**Supplied records**
*** Begin section ***
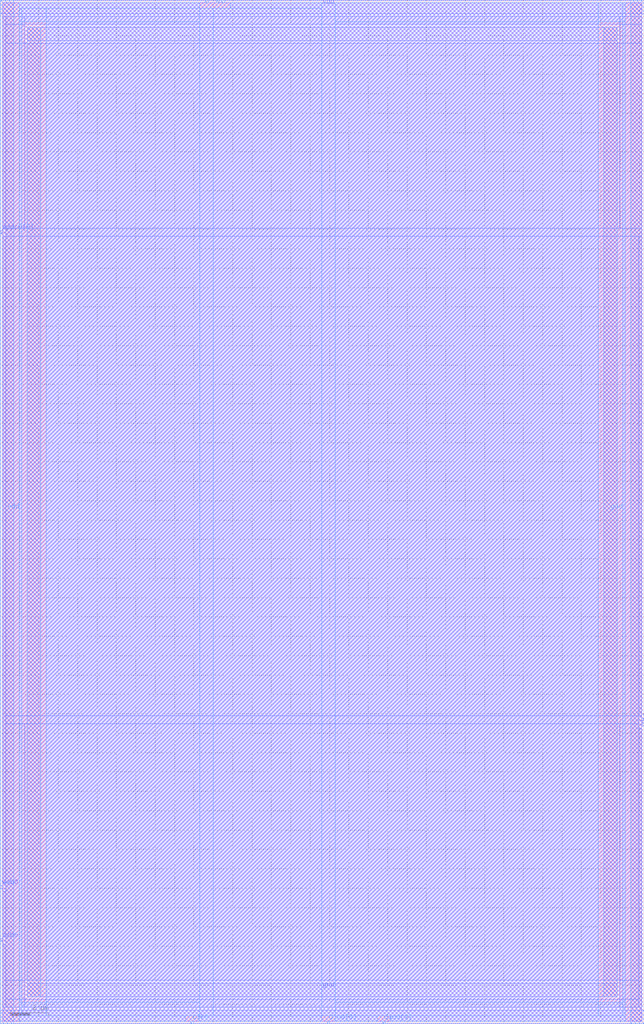
<source format=lef>
VERSION 5.4 ;
NAMESCASESENSITIVE ON ;
BUSBITCHARS "[]" ;
DIVIDERCHAR "/" ;
UNITS
  DATABASE MICRONS 2000 ;
END UNITS
MACRO freepdk45_16x2
   CLASS BLOCK ;
   SIZE 33.24 BY 52.84 ;
   SYMMETRY X Y R90 ;
   PIN din0[0]
      DIRECTION INPUT ;
      PORT
         LAYER metal4 ;
         RECT  16.8725 0.0 17.0125 0.14 ;
      END
   END din0[0]
   PIN din0[1]
      DIRECTION INPUT ;
      PORT
         LAYER metal4 ;
         RECT  19.7325 0.0 19.8725 0.14 ;
      END
   END din0[1]
   PIN addr0[0]
      DIRECTION INPUT ;
      PORT
         LAYER metal3 ;
         RECT  0.0 40.78 0.14 40.92 ;
      END
   END addr0[0]
   PIN addr0[1]
      DIRECTION INPUT ;
      PORT
         LAYER metal4 ;
         RECT  10.585 52.7 10.725 52.84 ;
      END
   END addr0[1]
   PIN addr0[2]
      DIRECTION INPUT ;
      PORT
         LAYER metal4 ;
         RECT  11.44 52.7 11.58 52.84 ;
      END
   END addr0[2]
   PIN addr0[3]
      DIRECTION INPUT ;
      PORT
         LAYER metal4 ;
         RECT  11.155 52.7 11.295 52.84 ;
      END
   END addr0[3]
   PIN csb0
      DIRECTION INPUT ;
      PORT
         LAYER metal3 ;
         RECT  0.0 4.25 0.14 4.39 ;
      END
   END csb0
   PIN web0
      DIRECTION INPUT ;
      PORT
         LAYER metal3 ;
         RECT  0.0 6.98 0.14 7.12 ;
      END
   END web0
   PIN clk0
      DIRECTION INPUT ;
      PORT
         LAYER metal4 ;
         RECT  9.84 0.0 9.98 0.14 ;
      END
   END clk0
   PIN dout0[0]
      DIRECTION OUTPUT ;
      PORT
         LAYER metal3 ;
         RECT  33.1 15.6275 33.24 15.7675 ;
      END
   END dout0[0]
   PIN dout0[1]
      DIRECTION OUTPUT ;
      PORT
         LAYER metal3 ;
         RECT  33.1 15.3925 33.24 15.5325 ;
      END
   END dout0[1]
   PIN vdd
      DIRECTION INOUT ;
      USE POWER ; 
      SHAPE ABUTMENT ; 
      PORT
         LAYER metal3 ;
         RECT  0.0 0.0 33.24 0.7 ;
         LAYER metal4 ;
         RECT  32.54 0.0 33.24 52.84 ;
         LAYER metal3 ;
         RECT  0.0 52.14 33.24 52.84 ;
         LAYER metal4 ;
         RECT  0.0 0.0 0.7 52.84 ;
      END
   END vdd
   PIN gnd
      DIRECTION INOUT ;
      USE GROUND ; 
      SHAPE ABUTMENT ; 
      PORT
         LAYER metal4 ;
         RECT  1.4 1.4 2.1 51.44 ;
         LAYER metal3 ;
         RECT  1.4 50.74 31.84 51.44 ;
         LAYER metal3 ;
         RECT  1.4 1.4 31.84 2.1 ;
         LAYER metal4 ;
         RECT  31.14 1.4 31.84 51.44 ;
      END
   END gnd
   OBS
   LAYER  metal1 ;
      RECT  0.14 0.14 33.1 52.7 ;
   LAYER  metal2 ;
      RECT  0.14 0.14 33.1 52.7 ;
   LAYER  metal3 ;
      RECT  0.28 40.64 33.1 41.06 ;
      RECT  0.14 4.53 0.28 6.84 ;
      RECT  0.14 7.26 0.28 40.64 ;
      RECT  0.28 15.4875 32.96 15.9075 ;
      RECT  0.28 15.9075 32.96 40.64 ;
      RECT  32.96 15.9075 33.1 40.64 ;
      RECT  0.14 0.84 0.28 4.11 ;
      RECT  32.96 0.84 33.1 15.2525 ;
      RECT  0.14 41.06 0.28 52.0 ;
      RECT  0.28 41.06 1.26 50.6 ;
      RECT  0.28 50.6 1.26 51.58 ;
      RECT  0.28 51.58 1.26 52.0 ;
      RECT  1.26 41.06 31.98 50.6 ;
      RECT  1.26 51.58 31.98 52.0 ;
      RECT  31.98 41.06 33.1 50.6 ;
      RECT  31.98 50.6 33.1 51.58 ;
      RECT  31.98 51.58 33.1 52.0 ;
      RECT  0.28 0.84 1.26 1.26 ;
      RECT  0.28 1.26 1.26 2.24 ;
      RECT  0.28 2.24 1.26 15.4875 ;
      RECT  1.26 0.84 31.98 1.26 ;
      RECT  1.26 2.24 31.98 15.4875 ;
      RECT  31.98 0.84 32.96 1.26 ;
      RECT  31.98 1.26 32.96 2.24 ;
      RECT  31.98 2.24 32.96 15.4875 ;
   LAYER  metal4 ;
      RECT  16.5925 0.42 17.2925 52.7 ;
      RECT  17.2925 0.14 19.4525 0.42 ;
      RECT  10.305 0.42 11.005 52.42 ;
      RECT  11.005 0.42 16.5925 52.42 ;
      RECT  11.86 52.42 16.5925 52.7 ;
      RECT  10.26 0.14 16.5925 0.42 ;
      RECT  20.1525 0.14 32.26 0.42 ;
      RECT  0.98 52.42 10.305 52.7 ;
      RECT  0.98 0.14 9.56 0.42 ;
      RECT  0.98 0.42 1.12 1.12 ;
      RECT  0.98 1.12 1.12 51.72 ;
      RECT  0.98 51.72 1.12 52.42 ;
      RECT  1.12 0.42 2.38 1.12 ;
      RECT  1.12 51.72 2.38 52.42 ;
      RECT  2.38 0.42 10.305 1.12 ;
      RECT  2.38 1.12 10.305 51.72 ;
      RECT  2.38 51.72 10.305 52.42 ;
      RECT  17.2925 0.42 30.86 1.12 ;
      RECT  17.2925 1.12 30.86 51.72 ;
      RECT  17.2925 51.72 30.86 52.7 ;
      RECT  30.86 0.42 32.12 1.12 ;
      RECT  30.86 51.72 32.12 52.7 ;
      RECT  32.12 0.42 32.26 1.12 ;
      RECT  32.12 1.12 32.26 51.72 ;
      RECT  32.12 51.72 32.26 52.7 ;
   END
END    freepdk45_16x2
END    LIBRARY

</source>
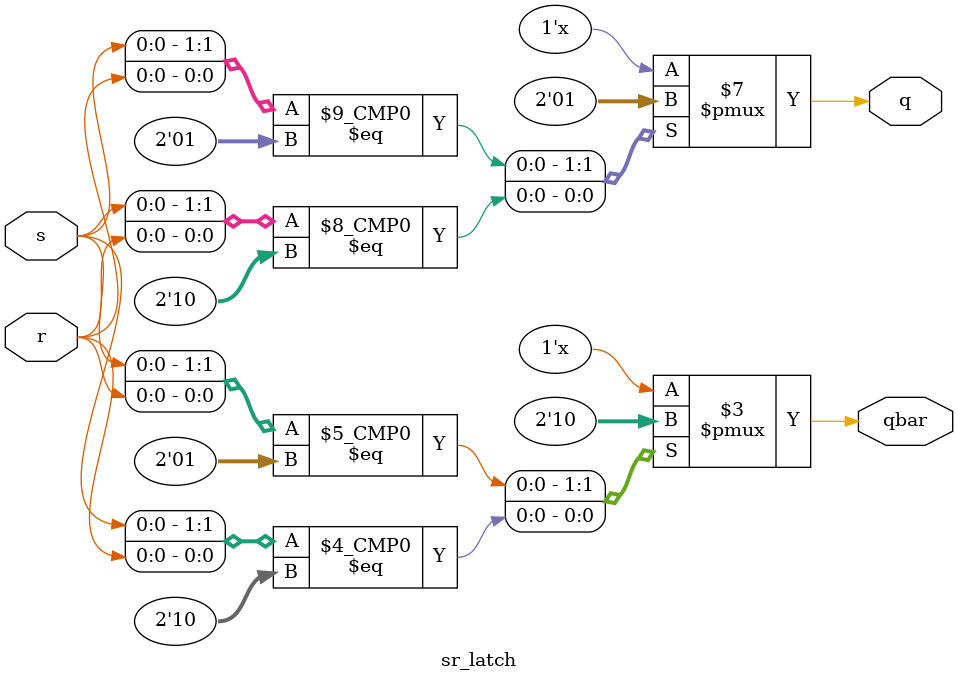
<source format=v>
module sr_latch (
    input s, r,
    output reg q,
    output reg qbar
);

always @(*)
  begin
    case ({s,r})
        2'b00: ; // Hold (no change)
        2'b01: begin
            q    <= 0;
            qbar <= 1;
        end
        2'b10: begin
            q    <= 1;
            qbar <= 0;
        end
        2'b11: begin
            q    <= 1'bx;
            qbar <= 1'bx;
        end
    endcase
end

endmodule

</source>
*** End section ***
Wherever the listing shows a picture, omit it and output the rest exactly as given.

<source format=lef>
VERSION 5.4 ;
NAMESCASESENSITIVE ON ;
BUSBITCHARS "[]" ;
DIVIDERCHAR "/" ;
UNITS
  DATABASE MICRONS 2000 ;
END UNITS
MACRO freepdk45_16x2
   CLASS BLOCK ;
   SIZE 33.24 BY 52.84 ;
   SYMMETRY X Y R90 ;
   PIN din0[0]
      DIRECTION INPUT ;
      PORT
         LAYER metal4 ;
         RECT  16.8725 0.0 17.0125 0.14 ;
      END
   END din0[0]
   PIN din0[1]
      DIRECTION INPUT ;
      PORT
         LAYER metal4 ;
         RECT  19.7325 0.0 19.8725 0.14 ;
      END
   END din0[1]
   PIN addr0[0]
      DIRECTION INPUT ;
      PORT
         LAYER metal3 ;
         RECT  0.0 40.78 0.14 40.92 ;
      END
   END addr0[0]
   PIN addr0[1]
      DIRECTION INPUT ;
      PORT
         LAYER metal4 ;
         RECT  10.585 52.7 10.725 52.84 ;
      END
   END addr0[1]
   PIN addr0[2]
      DIRECTION INPUT ;
      PORT
         LAYER metal4 ;
         RECT  11.44 52.7 11.58 52.84 ;
      END
   END addr0[2]
   PIN addr0[3]
      DIRECTION INPUT ;
      PORT
         LAYER metal4 ;
         RECT  11.155 52.7 11.295 52.84 ;
      END
   END addr0[3]
   PIN csb0
      DIRECTION INPUT ;
      PORT
         LAYER metal3 ;
         RECT  0.0 4.25 0.14 4.39 ;
      END
   END csb0
   PIN web0
      DIRECTION INPUT ;
      PORT
         LAYER metal3 ;
         RECT  0.0 6.98 0.14 7.12 ;
      END
   END web0
   PIN clk0
      DIRECTION INPUT ;
      PORT
         LAYER metal4 ;
         RECT  9.84 0.0 9.98 0.14 ;
      END
   END clk0
   PIN dout0[0]
      DIRECTION OUTPUT ;
      PORT
         LAYER metal3 ;
         RECT  33.1 15.6275 33.24 15.7675 ;
      END
   END dout0[0]
   PIN dout0[1]
      DIRECTION OUTPUT ;
      PORT
         LAYER metal3 ;
         RECT  33.1 15.3925 33.24 15.5325 ;
      END
   END dout0[1]
   PIN vdd
      DIRECTION INOUT ;
      USE POWER ; 
      SHAPE ABUTMENT ; 
      PORT
         LAYER metal3 ;
         RECT  0.0 0.0 33.24 0.7 ;
         LAYER metal4 ;
         RECT  32.54 0.0 33.24 52.84 ;
         LAYER metal3 ;
         RECT  0.0 52.14 33.24 52.84 ;
         LAYER metal4 ;
         RECT  0.0 0.0 0.7 52.84 ;
      END
   END vdd
   PIN gnd
      DIRECTION INOUT ;
      USE GROUND ; 
      SHAPE ABUTMENT ; 
      PORT
         LAYER metal4 ;
         RECT  1.4 1.4 2.1 51.44 ;
         LAYER metal3 ;
         RECT  1.4 50.74 31.84 51.44 ;
         LAYER metal3 ;
         RECT  1.4 1.4 31.84 2.1 ;
         LAYER metal4 ;
         RECT  31.14 1.4 31.84 51.44 ;
      END
   END gnd
   OBS
   LAYER  metal1 ;
      RECT  0.14 0.14 33.1 52.7 ;
   LAYER  metal2 ;
      RECT  0.14 0.14 33.1 52.7 ;
   LAYER  metal3 ;
      RECT  0.28 40.64 33.1 41.06 ;
      RECT  0.14 4.53 0.28 6.84 ;
      RECT  0.14 7.26 0.28 40.64 ;
      RECT  0.28 15.4875 32.96 15.9075 ;
      RECT  0.28 15.9075 32.96 40.64 ;
      RECT  32.96 15.9075 33.1 40.64 ;
      RECT  0.14 0.84 0.28 4.11 ;
      RECT  32.96 0.84 33.1 15.2525 ;
      RECT  0.14 41.06 0.28 52.0 ;
      RECT  0.28 41.06 1.26 50.6 ;
      RECT  0.28 50.6 1.26 51.58 ;
      RECT  0.28 51.58 1.26 52.0 ;
      RECT  1.26 41.06 31.98 50.6 ;
      RECT  1.26 51.58 31.98 52.0 ;
      RECT  31.98 41.06 33.1 50.6 ;
      RECT  31.98 50.6 33.1 51.58 ;
      RECT  31.98 51.58 33.1 52.0 ;
      RECT  0.28 0.84 1.26 1.26 ;
      RECT  0.28 1.26 1.26 2.24 ;
      RECT  0.28 2.24 1.26 15.4875 ;
      RECT  1.26 0.84 31.98 1.26 ;
      RECT  1.26 2.24 31.98 15.4875 ;
      RECT  31.98 0.84 32.96 1.26 ;
      RECT  31.98 1.26 32.96 2.24 ;
      RECT  31.98 2.24 32.96 15.4875 ;
   LAYER  metal4 ;
      RECT  16.5925 0.42 17.2925 52.7 ;
      RECT  17.2925 0.14 19.4525 0.42 ;
      RECT  10.305 0.42 11.005 52.42 ;
      RECT  11.005 0.42 16.5925 52.42 ;
      RECT  11.86 52.42 16.5925 52.7 ;
      RECT  10.26 0.14 16.5925 0.42 ;
      RECT  20.1525 0.14 32.26 0.42 ;
      RECT  0.98 52.42 10.305 52.7 ;
      RECT  0.98 0.14 9.56 0.42 ;
      RECT  0.98 0.42 1.12 1.12 ;
      RECT  0.98 1.12 1.12 51.72 ;
      RECT  0.98 51.72 1.12 52.42 ;
      RECT  1.12 0.42 2.38 1.12 ;
      RECT  1.12 51.72 2.38 52.42 ;
      RECT  2.38 0.42 10.305 1.12 ;
      RECT  2.38 1.12 10.305 51.72 ;
      RECT  2.38 51.72 10.305 52.42 ;
      RECT  17.2925 0.42 30.86 1.12 ;
      RECT  17.2925 1.12 30.86 51.72 ;
      RECT  17.2925 51.72 30.86 52.7 ;
      RECT  30.86 0.42 32.12 1.12 ;
      RECT  30.86 51.72 32.12 52.7 ;
      RECT  32.12 0.42 32.26 1.12 ;
      RECT  32.12 1.12 32.26 51.72 ;
      RECT  32.12 51.72 32.26 52.7 ;
   END
END    freepdk45_16x2
END    LIBRARY

</source>
<source format=v>
module sr_latch (
    input s, r,
    output reg q,
    output reg qbar
);

always @(*)
  begin
    case ({s,r})
        2'b00: ; // Hold (no change)
        2'b01: begin
            q    <= 0;
            qbar <= 1;
        end
        2'b10: begin
            q    <= 1;
            qbar <= 0;
        end
        2'b11: begin
            q    <= 1'bx;
            qbar <= 1'bx;
        end
    endcase
end

endmodule

</source>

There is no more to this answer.